══ DATA SUPPLIED

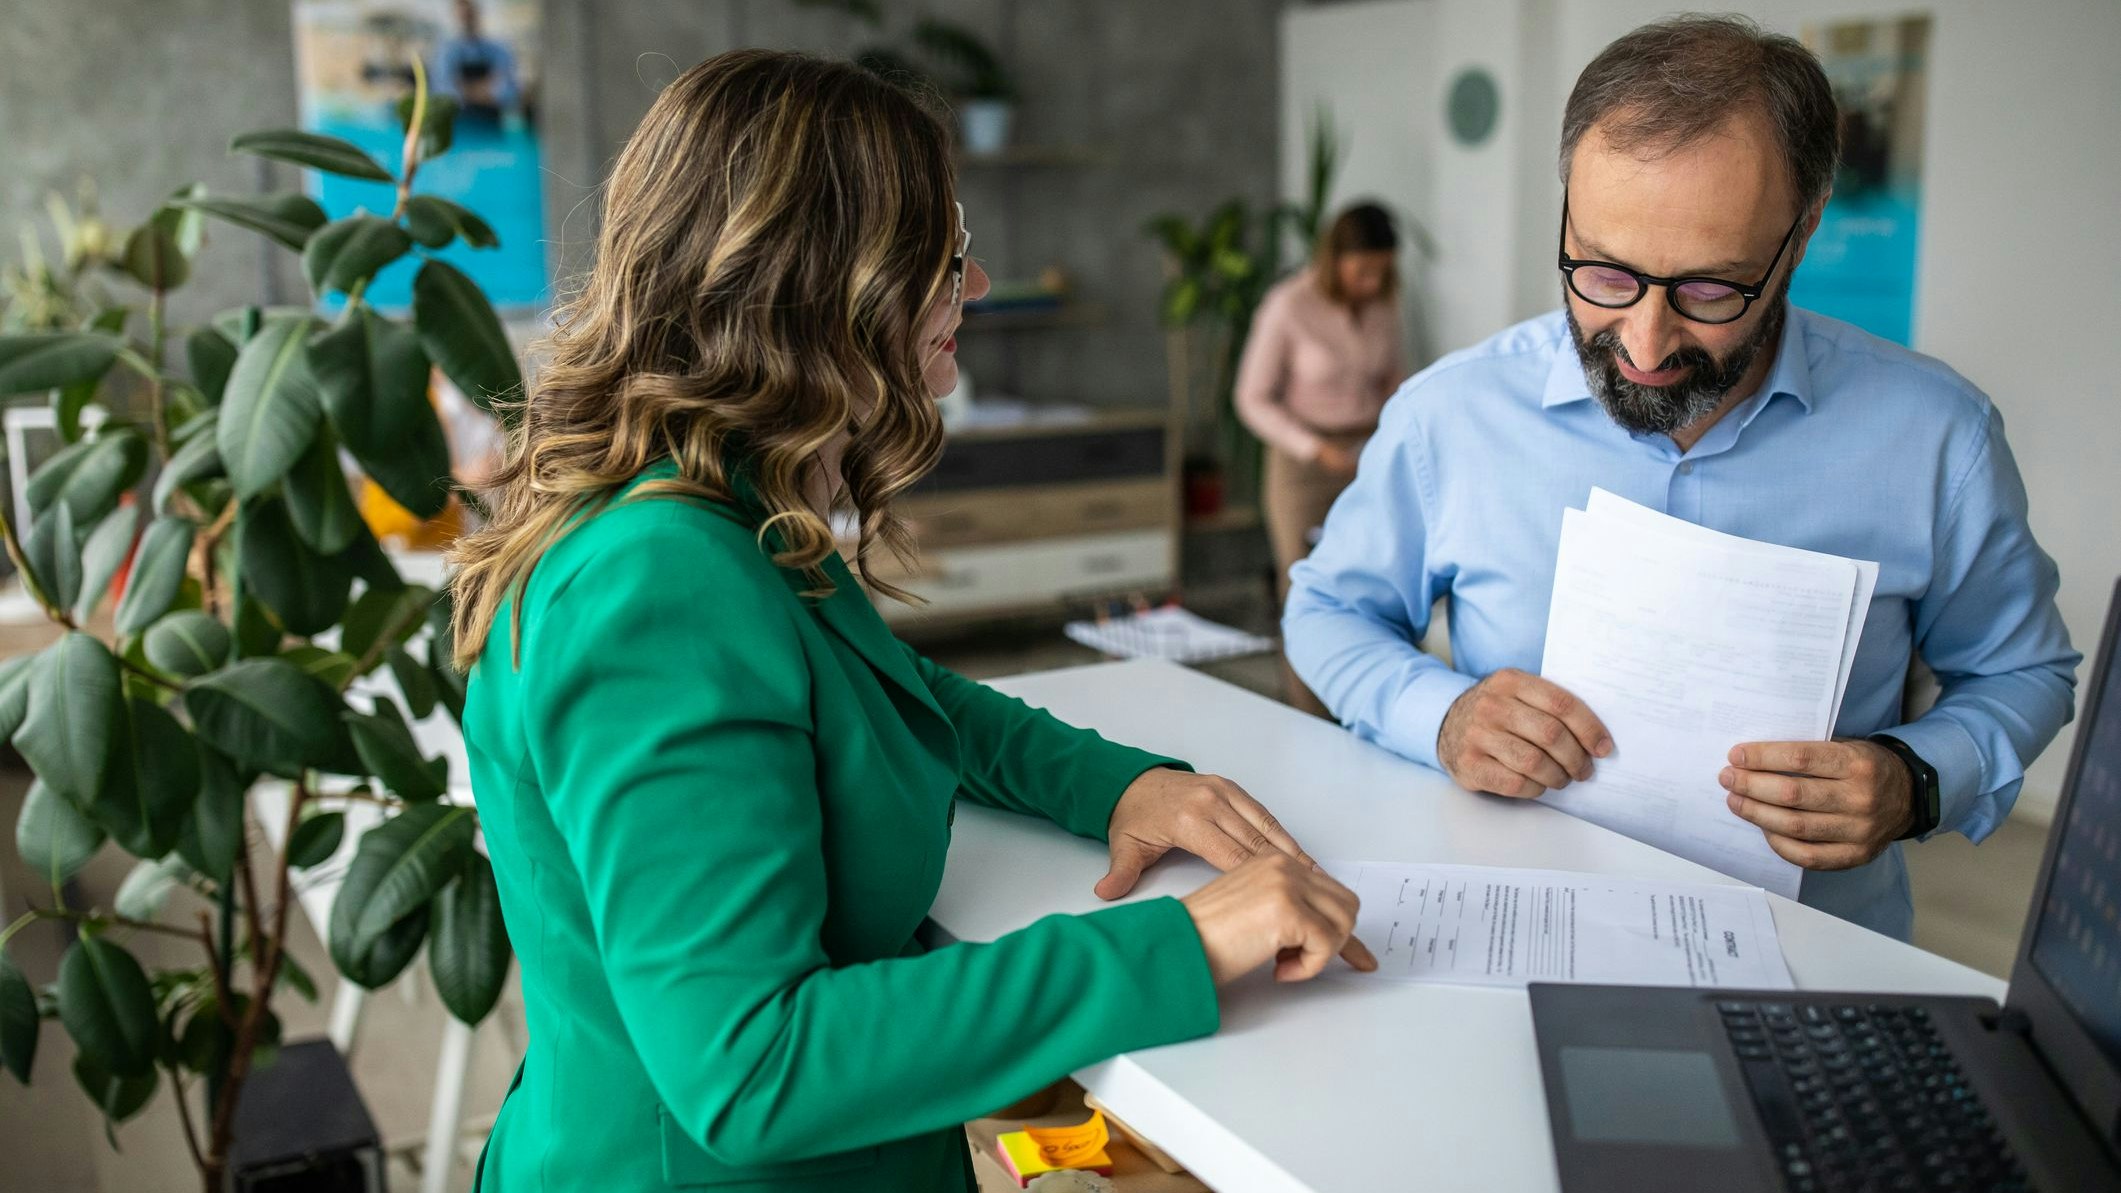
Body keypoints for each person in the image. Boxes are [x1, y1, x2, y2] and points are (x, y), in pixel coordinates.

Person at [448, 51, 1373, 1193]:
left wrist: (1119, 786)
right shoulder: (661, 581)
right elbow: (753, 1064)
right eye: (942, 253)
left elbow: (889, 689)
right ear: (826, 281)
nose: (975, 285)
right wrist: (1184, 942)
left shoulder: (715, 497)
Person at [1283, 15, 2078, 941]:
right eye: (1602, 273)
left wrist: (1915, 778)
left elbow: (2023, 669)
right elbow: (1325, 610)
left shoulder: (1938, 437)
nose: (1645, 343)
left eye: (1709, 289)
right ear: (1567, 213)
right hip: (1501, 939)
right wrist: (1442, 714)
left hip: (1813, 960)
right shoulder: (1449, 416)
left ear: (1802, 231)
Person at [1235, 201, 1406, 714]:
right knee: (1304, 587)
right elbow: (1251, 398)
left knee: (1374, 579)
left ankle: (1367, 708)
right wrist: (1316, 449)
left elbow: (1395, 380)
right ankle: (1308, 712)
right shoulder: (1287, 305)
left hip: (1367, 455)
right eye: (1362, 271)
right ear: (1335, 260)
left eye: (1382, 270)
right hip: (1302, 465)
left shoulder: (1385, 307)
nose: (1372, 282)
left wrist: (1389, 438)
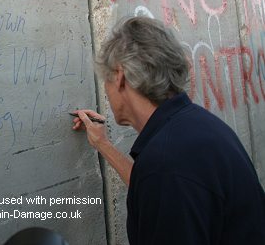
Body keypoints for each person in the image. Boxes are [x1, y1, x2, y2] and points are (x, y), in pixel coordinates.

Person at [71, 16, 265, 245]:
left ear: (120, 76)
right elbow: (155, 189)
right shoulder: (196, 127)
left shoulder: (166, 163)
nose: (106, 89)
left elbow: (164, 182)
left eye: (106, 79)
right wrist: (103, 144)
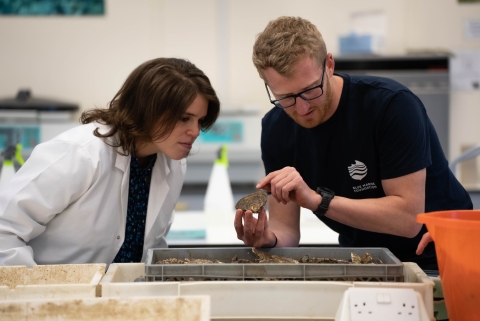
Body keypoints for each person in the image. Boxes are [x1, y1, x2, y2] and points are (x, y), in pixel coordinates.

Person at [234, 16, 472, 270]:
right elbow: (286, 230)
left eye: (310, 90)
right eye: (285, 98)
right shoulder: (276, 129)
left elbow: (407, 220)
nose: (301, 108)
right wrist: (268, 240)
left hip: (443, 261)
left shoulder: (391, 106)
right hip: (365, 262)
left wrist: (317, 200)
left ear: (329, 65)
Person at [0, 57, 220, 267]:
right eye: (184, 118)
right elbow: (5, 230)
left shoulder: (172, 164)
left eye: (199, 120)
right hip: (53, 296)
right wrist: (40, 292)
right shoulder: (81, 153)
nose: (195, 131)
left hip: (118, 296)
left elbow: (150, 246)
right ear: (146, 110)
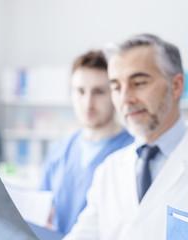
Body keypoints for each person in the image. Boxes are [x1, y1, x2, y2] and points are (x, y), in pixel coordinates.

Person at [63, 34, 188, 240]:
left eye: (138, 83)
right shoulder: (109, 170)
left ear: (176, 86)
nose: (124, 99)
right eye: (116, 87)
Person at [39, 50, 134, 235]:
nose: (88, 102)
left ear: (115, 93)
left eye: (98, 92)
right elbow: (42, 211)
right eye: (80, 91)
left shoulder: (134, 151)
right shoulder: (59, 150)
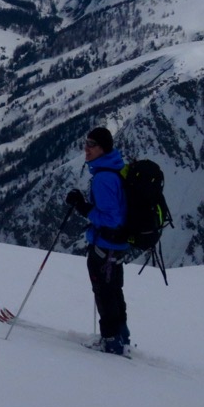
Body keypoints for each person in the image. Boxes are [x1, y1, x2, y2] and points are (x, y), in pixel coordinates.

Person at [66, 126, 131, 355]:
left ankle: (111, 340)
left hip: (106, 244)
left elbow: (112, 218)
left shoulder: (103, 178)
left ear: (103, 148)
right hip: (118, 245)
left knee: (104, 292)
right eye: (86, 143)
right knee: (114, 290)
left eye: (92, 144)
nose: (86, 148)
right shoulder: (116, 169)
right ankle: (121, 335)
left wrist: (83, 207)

════

Repeat, word for word and with no pictures, only the lines running from the beginning of the data to the line that contains "nose: (975, 285)".

## RESULT BELOW
Body keypoints for each person in the image. Boxes are [x1, y1, x2, y2] and points are (x, y), in pixel coordinates.

Person at [448, 51, 1373, 1193]:
left wrist: (1119, 786)
right shoulder: (661, 581)
right elbow: (753, 1064)
right eye: (942, 253)
left elbow: (889, 689)
right ear: (826, 281)
nose: (975, 285)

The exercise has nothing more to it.